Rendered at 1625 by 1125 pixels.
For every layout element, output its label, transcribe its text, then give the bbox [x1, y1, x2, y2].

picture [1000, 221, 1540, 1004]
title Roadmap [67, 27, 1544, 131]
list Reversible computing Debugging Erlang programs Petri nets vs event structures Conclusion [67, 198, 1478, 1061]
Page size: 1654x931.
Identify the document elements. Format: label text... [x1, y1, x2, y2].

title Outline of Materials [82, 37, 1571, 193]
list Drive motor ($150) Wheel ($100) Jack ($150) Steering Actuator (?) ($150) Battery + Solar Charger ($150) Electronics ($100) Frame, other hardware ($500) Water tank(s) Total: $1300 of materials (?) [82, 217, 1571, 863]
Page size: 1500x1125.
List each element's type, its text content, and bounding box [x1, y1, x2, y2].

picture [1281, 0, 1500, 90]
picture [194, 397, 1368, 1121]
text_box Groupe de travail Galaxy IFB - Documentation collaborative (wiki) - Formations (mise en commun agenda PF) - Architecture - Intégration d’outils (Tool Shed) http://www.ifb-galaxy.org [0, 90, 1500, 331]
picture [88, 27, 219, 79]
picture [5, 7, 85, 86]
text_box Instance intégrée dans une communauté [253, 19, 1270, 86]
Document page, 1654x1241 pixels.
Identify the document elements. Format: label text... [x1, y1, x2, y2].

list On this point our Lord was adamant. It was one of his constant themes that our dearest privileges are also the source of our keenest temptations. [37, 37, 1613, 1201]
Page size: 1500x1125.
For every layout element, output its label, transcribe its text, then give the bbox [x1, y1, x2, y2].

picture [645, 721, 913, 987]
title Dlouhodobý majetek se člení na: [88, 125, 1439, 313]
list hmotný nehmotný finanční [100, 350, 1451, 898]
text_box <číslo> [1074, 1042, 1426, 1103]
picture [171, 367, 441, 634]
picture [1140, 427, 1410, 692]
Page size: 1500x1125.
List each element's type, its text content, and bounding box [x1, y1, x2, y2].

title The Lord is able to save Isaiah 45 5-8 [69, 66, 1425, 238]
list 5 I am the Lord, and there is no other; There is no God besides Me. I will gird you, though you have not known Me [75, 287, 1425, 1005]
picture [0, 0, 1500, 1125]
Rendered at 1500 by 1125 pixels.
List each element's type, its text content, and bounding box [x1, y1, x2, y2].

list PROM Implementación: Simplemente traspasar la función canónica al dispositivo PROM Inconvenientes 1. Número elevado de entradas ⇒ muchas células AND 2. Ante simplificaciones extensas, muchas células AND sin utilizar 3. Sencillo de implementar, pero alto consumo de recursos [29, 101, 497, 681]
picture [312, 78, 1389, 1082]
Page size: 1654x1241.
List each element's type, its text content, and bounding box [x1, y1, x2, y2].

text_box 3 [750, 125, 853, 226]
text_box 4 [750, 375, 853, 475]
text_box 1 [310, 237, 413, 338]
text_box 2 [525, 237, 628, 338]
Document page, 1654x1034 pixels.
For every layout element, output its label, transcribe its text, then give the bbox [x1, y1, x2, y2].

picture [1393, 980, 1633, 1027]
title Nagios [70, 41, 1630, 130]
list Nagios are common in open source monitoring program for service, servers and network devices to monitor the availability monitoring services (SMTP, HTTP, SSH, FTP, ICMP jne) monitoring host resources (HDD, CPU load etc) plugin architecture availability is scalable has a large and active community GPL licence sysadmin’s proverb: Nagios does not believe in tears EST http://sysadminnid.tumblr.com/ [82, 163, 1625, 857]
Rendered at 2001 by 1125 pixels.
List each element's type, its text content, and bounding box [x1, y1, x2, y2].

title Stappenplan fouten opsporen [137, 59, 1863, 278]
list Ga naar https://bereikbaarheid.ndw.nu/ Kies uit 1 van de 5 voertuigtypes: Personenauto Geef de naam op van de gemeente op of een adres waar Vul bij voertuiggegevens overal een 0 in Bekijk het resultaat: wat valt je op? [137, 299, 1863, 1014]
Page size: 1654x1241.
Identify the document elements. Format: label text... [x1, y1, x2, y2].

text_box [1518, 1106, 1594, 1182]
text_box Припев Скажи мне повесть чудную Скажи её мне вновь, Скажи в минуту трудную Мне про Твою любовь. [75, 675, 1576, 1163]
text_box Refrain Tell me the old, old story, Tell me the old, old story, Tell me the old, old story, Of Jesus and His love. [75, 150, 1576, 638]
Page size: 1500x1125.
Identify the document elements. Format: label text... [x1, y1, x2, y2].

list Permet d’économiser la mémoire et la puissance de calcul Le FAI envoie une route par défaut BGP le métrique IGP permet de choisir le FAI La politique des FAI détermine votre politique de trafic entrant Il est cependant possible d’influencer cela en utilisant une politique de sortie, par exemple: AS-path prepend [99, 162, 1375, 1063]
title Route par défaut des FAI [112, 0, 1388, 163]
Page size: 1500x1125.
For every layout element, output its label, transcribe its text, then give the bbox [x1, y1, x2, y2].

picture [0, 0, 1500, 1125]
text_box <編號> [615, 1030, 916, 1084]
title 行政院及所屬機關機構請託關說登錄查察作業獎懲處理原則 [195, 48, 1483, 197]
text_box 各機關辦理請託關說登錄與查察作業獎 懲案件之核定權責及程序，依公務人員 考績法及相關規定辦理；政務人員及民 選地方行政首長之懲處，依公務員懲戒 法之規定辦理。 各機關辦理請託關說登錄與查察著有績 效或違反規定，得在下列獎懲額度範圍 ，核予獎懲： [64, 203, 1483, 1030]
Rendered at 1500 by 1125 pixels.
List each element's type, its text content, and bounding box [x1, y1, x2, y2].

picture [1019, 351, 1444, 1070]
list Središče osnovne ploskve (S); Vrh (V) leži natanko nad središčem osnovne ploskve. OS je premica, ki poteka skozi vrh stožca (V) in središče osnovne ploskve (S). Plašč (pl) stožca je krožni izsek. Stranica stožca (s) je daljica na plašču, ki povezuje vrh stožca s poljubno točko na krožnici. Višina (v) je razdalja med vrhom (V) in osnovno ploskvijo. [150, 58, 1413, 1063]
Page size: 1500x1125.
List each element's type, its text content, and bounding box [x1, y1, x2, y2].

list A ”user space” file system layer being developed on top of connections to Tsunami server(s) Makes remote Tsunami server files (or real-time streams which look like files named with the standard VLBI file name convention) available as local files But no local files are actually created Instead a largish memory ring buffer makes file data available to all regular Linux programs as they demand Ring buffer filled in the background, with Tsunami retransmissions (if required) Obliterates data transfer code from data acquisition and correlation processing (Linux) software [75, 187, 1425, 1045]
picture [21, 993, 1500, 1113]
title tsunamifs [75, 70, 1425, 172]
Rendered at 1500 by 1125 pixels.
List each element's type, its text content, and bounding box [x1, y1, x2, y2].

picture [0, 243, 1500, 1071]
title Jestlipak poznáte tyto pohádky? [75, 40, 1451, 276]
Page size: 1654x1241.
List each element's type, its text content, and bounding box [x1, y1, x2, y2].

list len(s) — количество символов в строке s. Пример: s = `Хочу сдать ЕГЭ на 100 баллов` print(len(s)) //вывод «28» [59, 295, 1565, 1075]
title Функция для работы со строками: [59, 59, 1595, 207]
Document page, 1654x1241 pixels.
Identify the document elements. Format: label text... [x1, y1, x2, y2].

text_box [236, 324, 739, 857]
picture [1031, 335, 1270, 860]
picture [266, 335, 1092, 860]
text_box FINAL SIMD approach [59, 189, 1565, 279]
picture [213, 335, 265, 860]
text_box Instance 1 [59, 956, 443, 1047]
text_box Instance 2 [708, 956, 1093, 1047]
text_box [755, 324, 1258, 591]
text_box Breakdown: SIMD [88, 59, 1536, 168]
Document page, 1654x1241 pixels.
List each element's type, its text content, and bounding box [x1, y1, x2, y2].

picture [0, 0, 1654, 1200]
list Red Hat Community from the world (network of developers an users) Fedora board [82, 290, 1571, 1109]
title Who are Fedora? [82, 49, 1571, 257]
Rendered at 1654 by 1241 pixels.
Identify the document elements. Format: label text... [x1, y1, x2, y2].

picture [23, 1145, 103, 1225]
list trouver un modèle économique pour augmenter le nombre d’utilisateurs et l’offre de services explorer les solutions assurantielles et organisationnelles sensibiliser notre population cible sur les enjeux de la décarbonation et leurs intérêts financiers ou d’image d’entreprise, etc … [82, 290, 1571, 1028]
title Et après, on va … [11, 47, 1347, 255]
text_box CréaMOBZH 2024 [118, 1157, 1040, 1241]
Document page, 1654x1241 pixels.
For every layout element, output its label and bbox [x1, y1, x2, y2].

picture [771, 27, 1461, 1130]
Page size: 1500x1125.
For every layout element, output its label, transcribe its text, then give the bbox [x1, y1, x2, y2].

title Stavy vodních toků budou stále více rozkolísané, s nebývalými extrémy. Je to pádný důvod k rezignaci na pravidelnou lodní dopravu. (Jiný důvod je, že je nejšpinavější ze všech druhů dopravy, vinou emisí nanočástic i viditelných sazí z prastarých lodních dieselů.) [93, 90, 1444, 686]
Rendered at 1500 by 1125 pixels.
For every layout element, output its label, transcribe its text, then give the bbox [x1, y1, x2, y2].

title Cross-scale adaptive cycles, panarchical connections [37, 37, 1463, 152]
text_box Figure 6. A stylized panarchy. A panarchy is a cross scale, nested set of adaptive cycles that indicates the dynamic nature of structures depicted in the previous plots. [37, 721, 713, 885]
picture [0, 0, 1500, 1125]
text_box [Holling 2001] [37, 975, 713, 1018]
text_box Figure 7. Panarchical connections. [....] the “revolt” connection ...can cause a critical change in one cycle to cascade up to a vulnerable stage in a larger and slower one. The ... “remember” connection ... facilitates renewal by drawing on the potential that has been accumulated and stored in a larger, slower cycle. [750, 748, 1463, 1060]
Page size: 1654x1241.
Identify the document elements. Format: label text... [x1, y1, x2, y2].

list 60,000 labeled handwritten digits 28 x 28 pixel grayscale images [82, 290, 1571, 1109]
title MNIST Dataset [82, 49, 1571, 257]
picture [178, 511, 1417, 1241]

# # # #

[SHORT PROBLEM] Print the listing above again line for line, from the line with "Rendered at 2001 by 1125 pixels." to the line with "text_box Refrain Tell".

[RESULT FOR THIS TASK]
Rendered at 2001 by 1125 pixels.
List each element's type, its text content, and bounding box [x1, y1, x2, y2].

title Stappenplan fouten opsporen [137, 59, 1863, 278]
list Ga naar https://bereikbaarheid.ndw.nu/ Kies uit 1 van de 5 voertuigtypes: Personenauto Geef de naam op van de gemeente op of een adres waar Vul bij voertuiggegevens overal een 0 in Bekijk het resultaat: wat valt je op? [137, 299, 1863, 1014]
Page size: 1654x1241.
Identify the document elements. Format: label text... [x1, y1, x2, y2].

text_box [1518, 1106, 1594, 1182]
text_box Припев Скажи мне повесть чудную Скажи её мне вновь, Скажи в минуту трудную Мне про Твою любовь. [75, 675, 1576, 1163]
text_box Refrain Tell me the old, old story, Tell me the old, old story, Tell me the old, old story, Of Jesus and His love. [75, 150, 1576, 638]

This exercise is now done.